Guys would check me out now, like “How you doin’?” check me out. I was equally breathless at the attention and irritated that I was invisible to them previously. But when they gawked and walked away, they left me believing that my weight was never the obstacle after all. It was just me all along. The problem was the real me—whoever she was.
This is why weight loss is so hard to achieve and maintain. It’s not fried Double Stuf Oreos. It’s how your brain and the people around you react to change. When your eating, exercise, and habits change, everyone must adapt to the shift in status quo. Your mind and loved ones may respond with pride, fear, happiness, anger, or jealousy. They may encourage and praise. They may try to sabotage your efforts. It’s like the yellow brick road opens up for you, but you must walk past the wicked witch and heckling munchkins to reach your goals. Oh, and the road is paved with mirrors that are cracking and caving in beneath you.

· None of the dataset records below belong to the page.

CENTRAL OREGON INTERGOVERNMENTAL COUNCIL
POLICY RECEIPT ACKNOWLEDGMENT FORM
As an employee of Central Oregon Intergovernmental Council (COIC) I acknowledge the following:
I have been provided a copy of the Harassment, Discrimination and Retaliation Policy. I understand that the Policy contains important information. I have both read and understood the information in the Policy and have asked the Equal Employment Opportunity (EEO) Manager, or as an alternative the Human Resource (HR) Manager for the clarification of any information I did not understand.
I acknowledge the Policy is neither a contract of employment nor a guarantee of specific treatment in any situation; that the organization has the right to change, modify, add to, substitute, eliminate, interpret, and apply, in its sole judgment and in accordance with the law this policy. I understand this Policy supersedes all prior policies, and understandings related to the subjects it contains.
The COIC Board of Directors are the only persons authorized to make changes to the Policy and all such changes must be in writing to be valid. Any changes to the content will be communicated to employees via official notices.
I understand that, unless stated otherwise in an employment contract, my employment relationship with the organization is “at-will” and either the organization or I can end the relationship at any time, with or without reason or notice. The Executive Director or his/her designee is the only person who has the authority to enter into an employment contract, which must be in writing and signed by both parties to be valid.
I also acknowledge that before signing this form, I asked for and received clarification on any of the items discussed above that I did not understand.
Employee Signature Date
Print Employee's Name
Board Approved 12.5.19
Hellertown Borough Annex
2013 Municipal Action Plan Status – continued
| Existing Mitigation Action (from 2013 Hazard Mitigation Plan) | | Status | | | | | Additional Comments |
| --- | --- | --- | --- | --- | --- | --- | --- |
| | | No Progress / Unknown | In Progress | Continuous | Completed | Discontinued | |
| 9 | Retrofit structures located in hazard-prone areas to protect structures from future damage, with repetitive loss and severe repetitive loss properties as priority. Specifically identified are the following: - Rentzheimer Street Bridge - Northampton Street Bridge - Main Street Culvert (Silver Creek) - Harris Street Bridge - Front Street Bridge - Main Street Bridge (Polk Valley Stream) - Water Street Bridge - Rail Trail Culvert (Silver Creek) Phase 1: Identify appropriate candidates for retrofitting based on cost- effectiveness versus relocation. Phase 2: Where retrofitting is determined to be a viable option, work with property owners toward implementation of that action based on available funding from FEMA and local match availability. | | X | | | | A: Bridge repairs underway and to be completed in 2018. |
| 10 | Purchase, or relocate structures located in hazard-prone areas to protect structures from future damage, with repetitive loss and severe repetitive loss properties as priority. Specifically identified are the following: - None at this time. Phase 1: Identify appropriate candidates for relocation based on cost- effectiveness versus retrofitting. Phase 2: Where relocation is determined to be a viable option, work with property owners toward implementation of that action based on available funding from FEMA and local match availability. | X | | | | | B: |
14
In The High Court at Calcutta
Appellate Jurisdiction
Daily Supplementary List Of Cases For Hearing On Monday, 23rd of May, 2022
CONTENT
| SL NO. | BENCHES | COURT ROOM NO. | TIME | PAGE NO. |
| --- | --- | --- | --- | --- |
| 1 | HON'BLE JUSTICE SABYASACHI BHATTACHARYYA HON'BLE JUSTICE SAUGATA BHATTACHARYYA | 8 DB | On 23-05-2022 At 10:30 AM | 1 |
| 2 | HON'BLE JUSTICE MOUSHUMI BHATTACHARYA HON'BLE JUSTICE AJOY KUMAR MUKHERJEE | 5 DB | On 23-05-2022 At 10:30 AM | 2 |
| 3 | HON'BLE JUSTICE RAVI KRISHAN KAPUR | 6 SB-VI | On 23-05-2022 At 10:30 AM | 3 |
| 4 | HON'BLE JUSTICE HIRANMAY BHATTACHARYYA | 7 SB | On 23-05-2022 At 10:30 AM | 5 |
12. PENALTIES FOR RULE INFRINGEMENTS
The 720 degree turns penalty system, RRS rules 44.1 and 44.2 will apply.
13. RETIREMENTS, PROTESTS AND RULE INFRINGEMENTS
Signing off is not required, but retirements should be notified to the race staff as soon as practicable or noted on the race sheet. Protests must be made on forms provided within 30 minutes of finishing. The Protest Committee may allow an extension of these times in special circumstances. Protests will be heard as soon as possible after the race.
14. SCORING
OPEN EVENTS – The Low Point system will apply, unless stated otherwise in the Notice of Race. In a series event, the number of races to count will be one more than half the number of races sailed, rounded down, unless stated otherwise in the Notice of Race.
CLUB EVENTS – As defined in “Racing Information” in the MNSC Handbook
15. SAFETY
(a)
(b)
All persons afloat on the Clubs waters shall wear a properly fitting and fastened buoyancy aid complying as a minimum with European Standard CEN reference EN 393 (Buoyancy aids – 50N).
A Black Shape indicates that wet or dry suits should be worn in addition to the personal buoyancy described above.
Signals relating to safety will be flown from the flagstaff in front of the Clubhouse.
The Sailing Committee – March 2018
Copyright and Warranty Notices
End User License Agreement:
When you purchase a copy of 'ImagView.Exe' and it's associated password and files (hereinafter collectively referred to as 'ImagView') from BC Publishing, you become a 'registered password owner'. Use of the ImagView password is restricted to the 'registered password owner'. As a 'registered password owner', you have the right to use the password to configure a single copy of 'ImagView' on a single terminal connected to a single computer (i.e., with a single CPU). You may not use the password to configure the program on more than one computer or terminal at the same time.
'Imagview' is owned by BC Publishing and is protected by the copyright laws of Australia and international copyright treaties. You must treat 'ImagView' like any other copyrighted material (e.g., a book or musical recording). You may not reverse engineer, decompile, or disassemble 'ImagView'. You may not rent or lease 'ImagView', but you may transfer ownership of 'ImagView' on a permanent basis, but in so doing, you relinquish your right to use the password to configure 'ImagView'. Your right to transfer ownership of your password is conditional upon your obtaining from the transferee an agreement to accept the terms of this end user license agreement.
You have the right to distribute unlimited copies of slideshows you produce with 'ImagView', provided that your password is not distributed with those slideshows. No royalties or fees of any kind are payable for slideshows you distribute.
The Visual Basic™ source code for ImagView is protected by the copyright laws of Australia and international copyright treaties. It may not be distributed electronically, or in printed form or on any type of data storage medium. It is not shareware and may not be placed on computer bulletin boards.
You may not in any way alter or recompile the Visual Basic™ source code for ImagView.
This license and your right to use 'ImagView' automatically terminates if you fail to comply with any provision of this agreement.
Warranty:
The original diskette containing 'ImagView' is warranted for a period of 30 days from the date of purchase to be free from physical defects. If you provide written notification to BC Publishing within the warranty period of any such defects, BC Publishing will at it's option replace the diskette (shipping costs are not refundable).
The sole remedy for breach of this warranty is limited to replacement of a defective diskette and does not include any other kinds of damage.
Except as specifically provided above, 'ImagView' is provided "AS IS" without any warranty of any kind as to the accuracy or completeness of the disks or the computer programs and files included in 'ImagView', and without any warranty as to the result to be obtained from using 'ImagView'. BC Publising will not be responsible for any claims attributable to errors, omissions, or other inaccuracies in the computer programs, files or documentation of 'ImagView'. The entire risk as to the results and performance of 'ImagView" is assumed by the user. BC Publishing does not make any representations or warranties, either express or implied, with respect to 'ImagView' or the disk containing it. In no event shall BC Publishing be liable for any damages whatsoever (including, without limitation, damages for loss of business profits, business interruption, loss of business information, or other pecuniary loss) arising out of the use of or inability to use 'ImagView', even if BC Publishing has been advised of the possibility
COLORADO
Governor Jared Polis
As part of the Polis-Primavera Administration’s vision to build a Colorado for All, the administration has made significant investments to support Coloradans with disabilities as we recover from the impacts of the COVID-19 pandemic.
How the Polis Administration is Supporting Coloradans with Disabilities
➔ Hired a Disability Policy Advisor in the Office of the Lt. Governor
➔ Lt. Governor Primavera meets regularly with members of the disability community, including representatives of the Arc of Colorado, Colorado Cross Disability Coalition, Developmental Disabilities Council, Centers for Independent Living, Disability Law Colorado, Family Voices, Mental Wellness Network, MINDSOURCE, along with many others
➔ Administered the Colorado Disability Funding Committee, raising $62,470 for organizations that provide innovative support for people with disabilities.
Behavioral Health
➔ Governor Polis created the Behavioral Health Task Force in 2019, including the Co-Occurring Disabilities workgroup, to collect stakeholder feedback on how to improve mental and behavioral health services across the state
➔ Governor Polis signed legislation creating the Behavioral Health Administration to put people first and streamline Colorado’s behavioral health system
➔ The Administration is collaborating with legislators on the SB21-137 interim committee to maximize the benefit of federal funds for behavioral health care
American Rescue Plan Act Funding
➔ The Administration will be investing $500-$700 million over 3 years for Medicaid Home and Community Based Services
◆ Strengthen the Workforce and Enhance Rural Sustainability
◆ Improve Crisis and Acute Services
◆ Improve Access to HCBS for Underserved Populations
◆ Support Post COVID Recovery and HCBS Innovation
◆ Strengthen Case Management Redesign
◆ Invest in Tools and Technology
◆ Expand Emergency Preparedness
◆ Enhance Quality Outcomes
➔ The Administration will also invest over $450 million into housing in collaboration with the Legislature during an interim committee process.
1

When the ground shifts, and it will, you need a firm foundation to catch you when you fall. God is that foundation. Only He determines your true value and worth. If you’re in the throes of an identity crisis, you can feel peace because He is the source of your identity. He knows the real you and loves you. Always has, always will.
When the woman with the issue of blood reached out to Him, He asked, “Who touched me?” although He already knew who she was. She was a part of him. His healing flowed instantly and completely to His daughter. He knew what she needed and He gave it to her as only God can.
If you are waiting for another human being to do that for you . . . ain’t gonna happen. You might be saying, “If only she would tell me how beautiful I am, I would believe it.” Or, “If he would just love me, I would love myself.” You don’t have to fear what your friends and family will say or not say when you gain or lose or regain 200 pounds, when you’re lying in bed all day because you’re sick or tired or depressed, and when the “ugly” scars or wrinkles make you turn away from the mirror.
You don’t have to worry whether the right man will ever love you because He already has. When you desperately desire to find the real you, look no further than the God who created you and searches for you as the Shepherd seeks a lost lamb.
If you feel unloved, rejected, unsure of your purpose or future, embarrassed by your past, He will meet your needs right now, right where you are, as he did for the woman with the issue of blood. After all, He lovingly knit you together in your mother’s womb. If you’ve ever tried knitting and nearly strangled yourself with plush Merino wool yarn, try casting on in a dark room with skin, bone, blood, hair, breath, and soul.
God did all of that just so He could be with you. He counted the hairs on your head. His thoughts about you outnumber the 500 quadrillion grains of sand in the world. Trust me, God knows who you are. And He knows you are amazing!